StopWaste and Local School Districts Conduct Holiday Food Rescue Missions
While the holidays are often a time of abundance, particularly when it comes to food, they are also a time when many face an increase in food insecurity, particularly children who rely on school cafeterias for their next meal. At the same time, data from Alameda County schools show that right before extended holiday breaks, schools often generate a surplus of food that typically ends up in the landfill because perishable and some packaged foods aren’t able to be stored for longer than one weekend.
To help bridge this gap, in December, Nutrition Services staff and volunteers embarked on a coordinated holiday food rescue mission across all 17 schools in the Livermore Valley Joint Unified School District (LVJUSD). Trucks picked up surplus food from each school and delivered it to the main district warehouse, where volunteers and StopWaste staff sorted and weighed edible food that was then donated to two local food pantries, Open Heart Kitchen and Sunset Benevolence. Nearly 900 pounds of surplus food was rescued and redistributed to the food pantries for families in need.
The event came on the heels of two similar food rescue missions conducted ahead of the Thanksgiving holiday break with LVJUSD and Oakland Unified School District (OUSD), which together resulted in the rescue and redistribution of nearly six tons of surplus food.
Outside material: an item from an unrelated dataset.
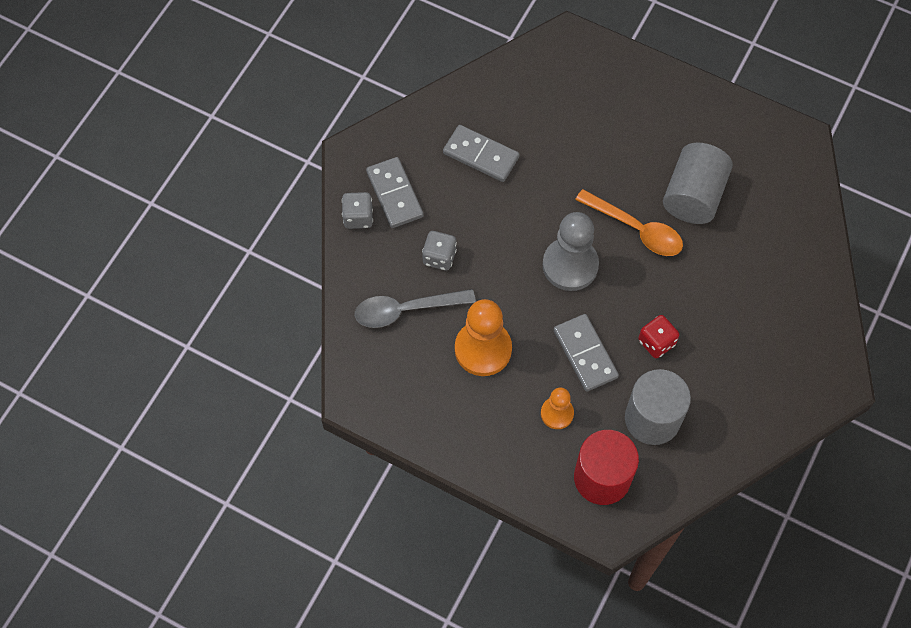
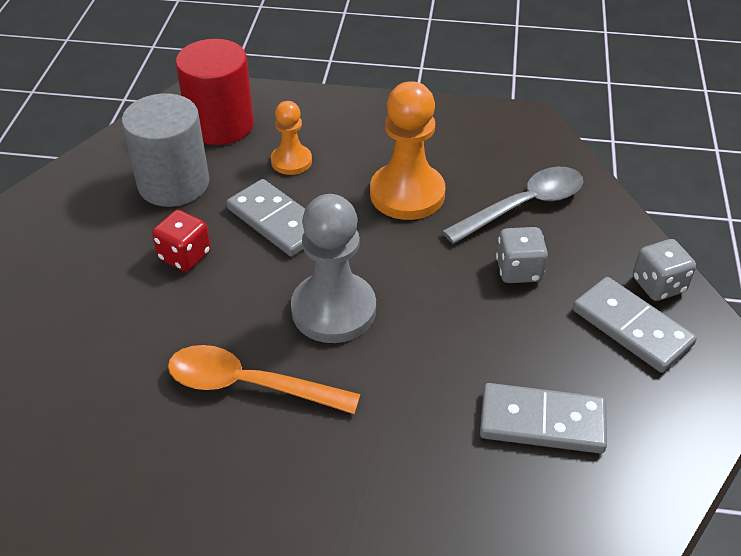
camera: 160 degrees right, 20 degrees down
(693, 196) = (163, 465): grey cylinder -> none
The efforts are part of StopWaste’s Food Share and Donation Program and the K-12 Smart Cafeteria Initiative, supported in part by a Food Waste Prevention and Rescue grant from CalRecycle.
StopWaste plans to take the success and lessons learned from these pilot missions and refine them with both school districts in the spring, with a long-term goal of scaling the practice across other districts. Additionally, with the data collected from these past rescue missions, both school districts will be able to identify opportunities to prevent future waste and better plan their food orders prior to the next school break to prevent surplus from being generated in the first place.